■ブエノスアイレス・ダービーで学んだこと
現在、高円宮杯U-18プレミアリーグは感染症対策として原則的に無観客で開催されている(入場できるのは関係者や家族、そして報道関係者だけだ)。したがって、せっかくのユースチームの活躍も、サポーターたちの目に触れる機会が少なく、それだけにあまり注目を集めることができない。
本来であったら多くのサポーターに見てほしいし、選手たちも熱い声援の下でのプレーを経験してほしいものである。
横浜FCというと、三浦カズや中村俊輔が在籍しているために「カズの出場」、「最年長〇〇記録」といったことが話題になりやすい。だが、このクラブについて本当は若い選手の台頭に注目してほしいところなのである。
プレミアリーグで横浜FCユースが浦和ユースと対戦した前日には、J1のトップチーム同士の同じ顔合わせがあった。また、日産フィールド小机で行われたユースレベルの「横浜ダービー」の直後には、ニッパツ三ツ沢球技場でJ1の横浜FC対柏の試合があった。せっかくこういうスケジュールになったのなら(コロナ対策が必要でなくなった暁には)、サポーターたちが両方の試合を見られるようにスケジュールを組んでほしい。

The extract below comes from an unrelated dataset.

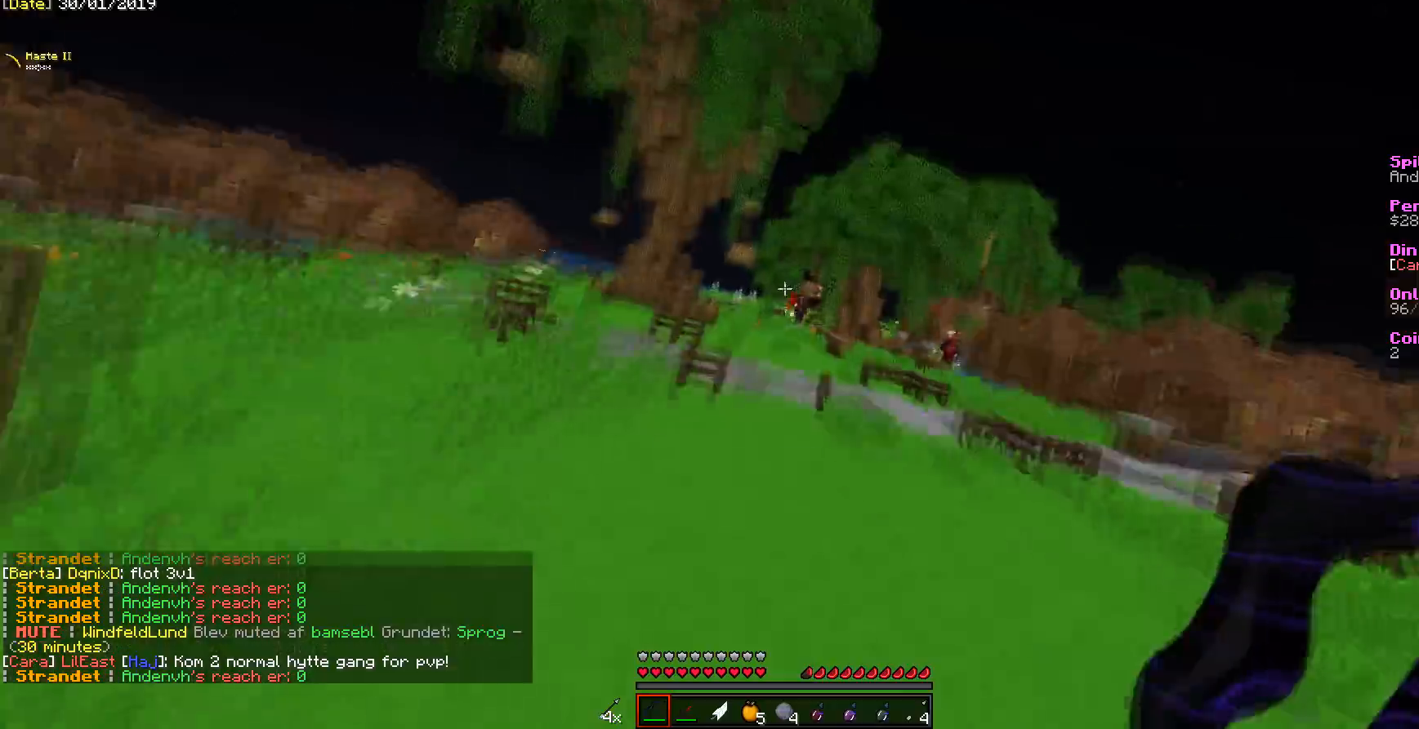
{"keys": ["a", "w"], "mouse": [], "events": [[178, "d", "up"], [392, "a", "down"]]}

埼玉スタジアムやニッパツ三ツ沢のピッチ上でJ1の前座試合としてユースの試合が行われれば最高だ。もし、それが不可能なのであれば、埼スタの第2、第3球技場でユースの試合をやってもいいし、三ツ沢だったら陸上競技場を使ってもいい。
かつて、僕はブエノスアイレスのボンボネーラでボカ・ジュニアーズ対リーベルプレートのクラシコを観戦したことがある。その時には、前座としてユース同士の対戦も行われていた。ユースの試合の時から、すでに3万人ほどの観衆が入り、なにしろ永遠のライバル同士の対戦なのでインチャ(サポーター)たちはトップチーム同士の対戦と同じように熱い声援を送っていたし、ミスをすれば味方選手に対して容赦ないブーイングを浴びせかけていた。
ユース年代のうちに、そういう試合も経験しておいた方がいいのは間違いない。
いずれにしても、トップチームがJ1で健闘し、ユースも初挑戦のプレミアリーグで上位に付けるという、横浜FCにとっては画期的なシーズンを迎えている。しっかりとクラブの将来像を考えて、育ってきた若い選手たちをさらに成長させてクラブの基盤を固めていってほしいものである。